Copy, exactly and without additions, every line in the records below from the one holding "MILLER GD 12PK: 18 -> 29.5" through the one holding "depreciation, 2023-09-30: 11700 -> 11500", both ends included.

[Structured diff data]
|---|

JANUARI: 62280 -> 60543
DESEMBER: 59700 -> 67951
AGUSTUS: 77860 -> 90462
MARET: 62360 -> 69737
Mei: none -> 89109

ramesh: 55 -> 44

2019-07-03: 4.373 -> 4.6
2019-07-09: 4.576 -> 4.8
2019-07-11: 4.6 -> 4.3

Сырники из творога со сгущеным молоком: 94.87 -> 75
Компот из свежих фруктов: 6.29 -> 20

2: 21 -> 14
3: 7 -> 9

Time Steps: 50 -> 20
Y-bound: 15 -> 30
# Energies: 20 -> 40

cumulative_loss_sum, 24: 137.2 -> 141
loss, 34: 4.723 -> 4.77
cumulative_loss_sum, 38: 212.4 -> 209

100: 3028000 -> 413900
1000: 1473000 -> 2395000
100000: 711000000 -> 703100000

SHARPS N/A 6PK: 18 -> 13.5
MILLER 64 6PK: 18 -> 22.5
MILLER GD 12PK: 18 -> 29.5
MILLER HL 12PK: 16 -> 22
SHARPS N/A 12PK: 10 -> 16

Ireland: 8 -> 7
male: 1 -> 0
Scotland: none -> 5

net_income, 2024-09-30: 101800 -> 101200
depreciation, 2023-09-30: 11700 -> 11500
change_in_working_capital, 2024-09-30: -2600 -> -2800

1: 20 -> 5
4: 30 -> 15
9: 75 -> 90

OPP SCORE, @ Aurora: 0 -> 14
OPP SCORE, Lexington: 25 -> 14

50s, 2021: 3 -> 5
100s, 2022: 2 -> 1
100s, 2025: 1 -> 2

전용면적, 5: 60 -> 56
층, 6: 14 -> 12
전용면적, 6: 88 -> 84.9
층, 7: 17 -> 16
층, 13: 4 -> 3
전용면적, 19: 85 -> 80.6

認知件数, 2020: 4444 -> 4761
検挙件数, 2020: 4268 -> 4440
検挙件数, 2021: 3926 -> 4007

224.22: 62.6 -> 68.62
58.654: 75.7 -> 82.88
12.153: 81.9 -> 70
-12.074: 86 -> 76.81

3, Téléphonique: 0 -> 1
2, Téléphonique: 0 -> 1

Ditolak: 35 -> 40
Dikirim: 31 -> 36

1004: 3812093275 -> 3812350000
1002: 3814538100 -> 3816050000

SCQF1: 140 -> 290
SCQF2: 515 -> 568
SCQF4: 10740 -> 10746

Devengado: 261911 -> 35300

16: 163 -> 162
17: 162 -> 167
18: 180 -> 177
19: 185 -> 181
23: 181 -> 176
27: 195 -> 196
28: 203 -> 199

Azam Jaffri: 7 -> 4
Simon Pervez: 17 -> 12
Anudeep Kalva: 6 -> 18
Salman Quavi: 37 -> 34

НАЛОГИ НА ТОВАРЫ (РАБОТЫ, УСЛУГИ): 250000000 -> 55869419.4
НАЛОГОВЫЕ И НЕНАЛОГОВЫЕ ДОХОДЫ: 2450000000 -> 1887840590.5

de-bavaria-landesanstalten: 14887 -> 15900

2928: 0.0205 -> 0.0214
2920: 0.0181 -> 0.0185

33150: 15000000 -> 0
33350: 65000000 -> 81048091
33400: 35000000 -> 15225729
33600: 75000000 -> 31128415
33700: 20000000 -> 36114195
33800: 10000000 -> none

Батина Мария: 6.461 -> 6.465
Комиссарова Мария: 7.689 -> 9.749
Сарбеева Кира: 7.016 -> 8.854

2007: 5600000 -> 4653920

|---|

ANSWER SECTION:
MILLER GD 12PK: 18 -> 29.5
MILLER HL 12PK: 16 -> 22
SHARPS N/A 12PK: 10 -> 16

Ireland: 8 -> 7
male: 1 -> 0
Scotland: none -> 5

net_income, 2024-09-30: 101800 -> 101200
depreciation, 2023-09-30: 11700 -> 11500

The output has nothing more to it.